30-60 minutes to see productivity improvements

Installation Steps

  1. 1.Install product management skill
  2. 2.Start with user story generation for known feature
  3. 3.Progress to competitive analysis: research 2-3 competitors
  4. 4.Use for roadmap prioritization: apply RICE/ICE scoring
  5. 5.Draft stakeholder communications and refine based on feedback
  6. 6.Build template library for recurring PM tasks
  7. 7.Share effective prompts with product team

Common Pitfalls

  • Not validating competitive research—verify facts before sharing
  • Accepting user stories without involving engineering team
  • Over-relying on frameworks without qualitative judgment
  • Not customizing outputs to company culture and communication style
  • Skipping stakeholder validation of generated requirements

Best Practices

✓ Do

  • +Validate research and competitive analysis with real data
  • +Collaborate with engineering when generating technical requirements
  • +Customize frameworks and templates to your company context
  • +Use skill for first drafts, refine with stakeholder input
  • +Document successful prompt patterns for PM tasks
  • +Combine AI efficiency with human judgment and intuition

✗ Don't

  • Don't publish competitive analysis without fact-checking
  • Don't finalize user stories without engineering review
  • Don't make prioritization decisions solely on AI scoring
  • Don't skip customer validation of generated requirements
  • Don't ignore company-specific context and culture

💡 Pro Tips

  • Provide context: company goals, constraints, customer feedback
  • Ask for alternatives: 'Show 3 ways to prioritize this roadmap'
  • Request stakeholder-specific formatting: 'Executive summary vs. engineering spec'
  • Use skill for 70% generation + 30% customization to company needs

When to Use This

✓ Use When

Use for user story writing, competitive research, roadmap prioritization, stakeholder communication, and PRD drafting. Best for reducing repetitive documentation and research work.

✗ Avoid When

Avoid for strategic product vision (requires deep customer empathy), pricing decisions (needs market and financial expertise), or when face-to-face customer discovery is more valuable than speed.

Learning Path

  1. 1Basic: user stories, feature specs, status updates
  2. 2Intermediate: competitive analysis, prioritization frameworks, PRDs
  3. 3Advanced: product strategy, go-to-market planning, OKR setting
  4. 4Expert: product vision, market positioning, business model innovation

Discussion

Product Hunt–style comments (not star reviews)
  • No comments yet — start the thread.
general reviews

Ratings

4.633 reviews
  • Zaid Ghosh· Dec 24, 2024

    Keeps context tight: swift-charts is the kind of skill you can hand to a new teammate without a long onboarding doc.

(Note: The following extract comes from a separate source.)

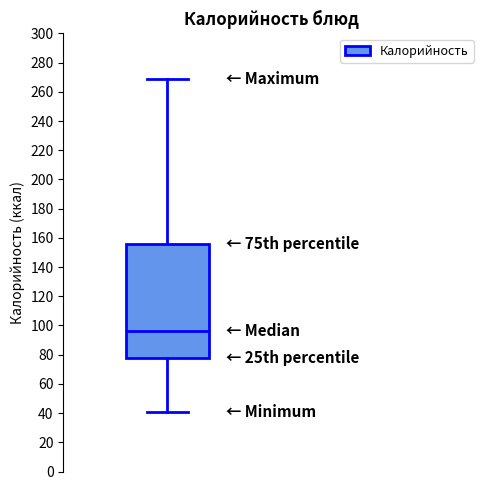

Read this box plot against the y-axis: the position of the median line, the range covered by the box, and the ends of both whiskers. The values are not printed on the chart, so give them approximately, as read against the axis.

median 96, box 78 to 156, whiskers 42 to 270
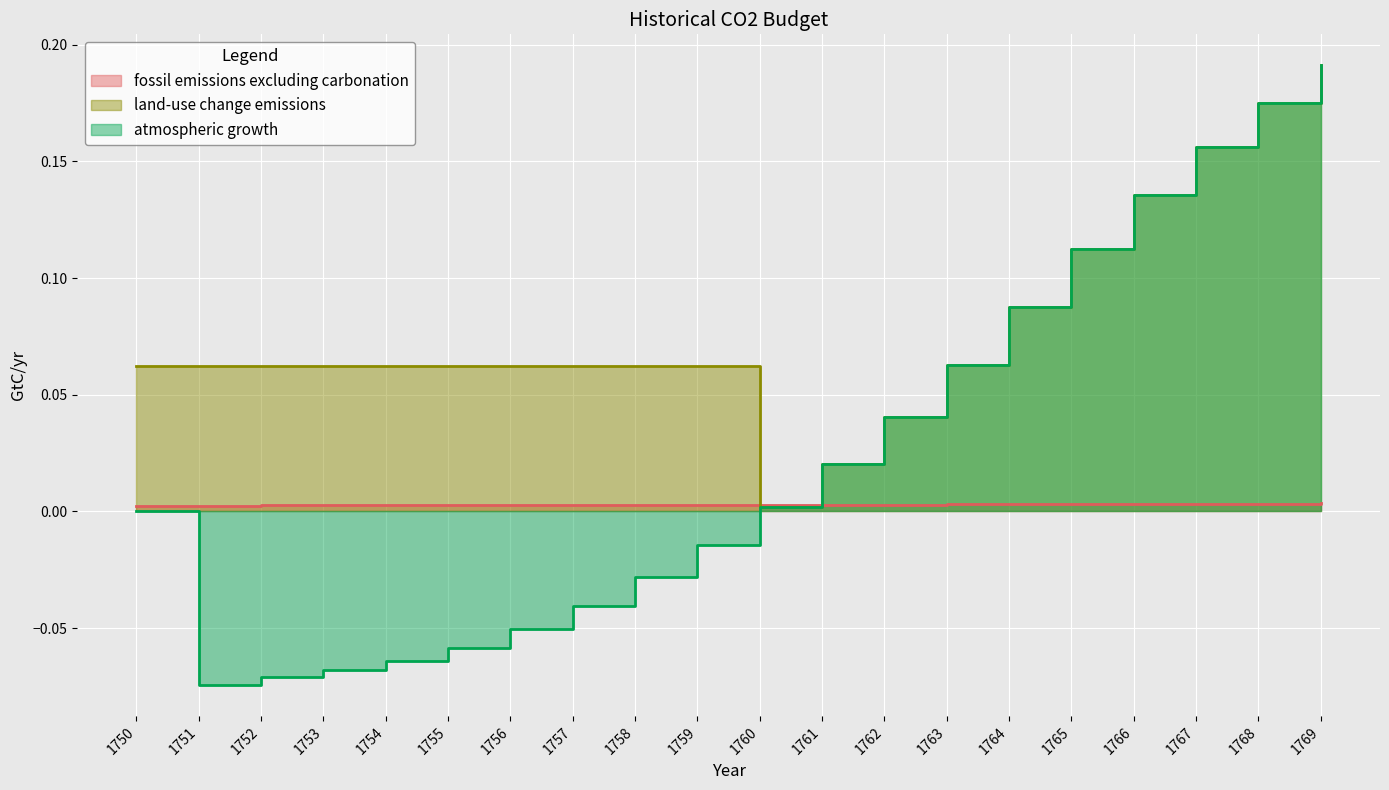

How many series are shown in this chart?

3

  • Mateo Sharma· Dec 24, 2024

    We added swift-charts from the explainx registry; install was straightforward and the SKILL.md answered most questions upfront.

  • Ama Verma· Dec 20, 2024

    swift-charts is among the better-maintained entries we tried; worth keeping pinned for repeat workflows.

  • Rahul Santra· Nov 23, 2024

    Keeps context tight: swift-charts is the kind of skill you can hand to a new teammate without a long onboarding doc.

  • Diya Tandon· Nov 15, 2024

    Registry listing for swift-charts matched our evaluation — installs cleanly and behaves as described in the markdown.

  • Min Abebe· Nov 15, 2024

    swift-charts fits our agent workflows well — practical, well scoped, and easy to wire into existing repos.

  • Yash Thakker· Nov 11, 2024

    Solid pick for teams standardizing on skills: swift-charts is focused, and the summary matches what you get after install.

  • Pratham Ware· Oct 14, 2024

    I recommend swift-charts for anyone iterating fast on agent tooling; clear intent and a small, reviewable surface area.

  • Diya Gupta· Oct 6, 2024

    Useful defaults in swift-charts — fewer surprises than typical one-off scripts, and it plays nicely with `npx skills` flows.

  • Jin Bansal· Oct 6, 2024

    swift-charts has been reliable in day-to-day use. Documentation quality is above average for community skills.